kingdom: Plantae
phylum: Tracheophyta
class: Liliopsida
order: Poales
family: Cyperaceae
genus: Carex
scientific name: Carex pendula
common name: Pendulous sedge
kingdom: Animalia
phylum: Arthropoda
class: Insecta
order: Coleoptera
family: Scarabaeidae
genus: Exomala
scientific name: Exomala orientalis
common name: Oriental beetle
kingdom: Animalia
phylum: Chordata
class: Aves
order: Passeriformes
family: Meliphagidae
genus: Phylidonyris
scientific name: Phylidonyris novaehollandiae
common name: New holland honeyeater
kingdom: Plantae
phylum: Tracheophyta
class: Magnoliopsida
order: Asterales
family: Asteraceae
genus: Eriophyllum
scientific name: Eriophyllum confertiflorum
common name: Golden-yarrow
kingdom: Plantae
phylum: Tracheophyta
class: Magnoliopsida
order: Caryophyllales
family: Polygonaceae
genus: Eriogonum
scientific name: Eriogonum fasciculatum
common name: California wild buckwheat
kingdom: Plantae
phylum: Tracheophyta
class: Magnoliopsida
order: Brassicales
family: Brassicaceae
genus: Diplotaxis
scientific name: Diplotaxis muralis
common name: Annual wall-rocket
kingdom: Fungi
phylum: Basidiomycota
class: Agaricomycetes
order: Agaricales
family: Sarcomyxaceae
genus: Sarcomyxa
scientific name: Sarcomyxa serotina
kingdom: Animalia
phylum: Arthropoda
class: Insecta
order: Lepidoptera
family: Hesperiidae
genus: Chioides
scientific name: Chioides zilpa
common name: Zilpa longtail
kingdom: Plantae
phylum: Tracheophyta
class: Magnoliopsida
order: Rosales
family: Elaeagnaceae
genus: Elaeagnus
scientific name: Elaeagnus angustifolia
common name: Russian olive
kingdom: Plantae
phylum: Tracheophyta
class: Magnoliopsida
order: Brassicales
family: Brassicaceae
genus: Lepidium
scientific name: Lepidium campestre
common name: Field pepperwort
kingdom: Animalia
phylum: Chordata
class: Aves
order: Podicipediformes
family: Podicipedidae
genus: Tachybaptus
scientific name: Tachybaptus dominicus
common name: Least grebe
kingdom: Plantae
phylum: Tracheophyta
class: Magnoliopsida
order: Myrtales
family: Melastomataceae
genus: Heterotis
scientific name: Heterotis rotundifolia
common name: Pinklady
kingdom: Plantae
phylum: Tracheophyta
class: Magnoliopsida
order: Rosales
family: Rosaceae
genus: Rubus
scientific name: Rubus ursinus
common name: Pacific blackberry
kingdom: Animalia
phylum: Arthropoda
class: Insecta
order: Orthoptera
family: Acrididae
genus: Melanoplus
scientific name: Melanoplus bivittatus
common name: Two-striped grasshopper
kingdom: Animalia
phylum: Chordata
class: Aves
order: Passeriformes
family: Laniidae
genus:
^^^^
▶ [EXERCISE TASK]:
Retype the part of the rows above that opens with the line containing "scientific name: Rubus ursinus" and runs through the last line, with no changes.

▶ [WRITTEN SOLUTION]:
scientific name: Rubus ursinus
common name: Pacific blackberry
kingdom: Animalia
phylum: Arthropoda
class: Insecta
order: Orthoptera
family: Acrididae
genus: Melanoplus
scientific name: Melanoplus bivittatus
common name: Two-striped grasshopper
kingdom: Animalia
phylum: Chordata
class: Aves
order: Passeriformes
family: Laniidae
genus:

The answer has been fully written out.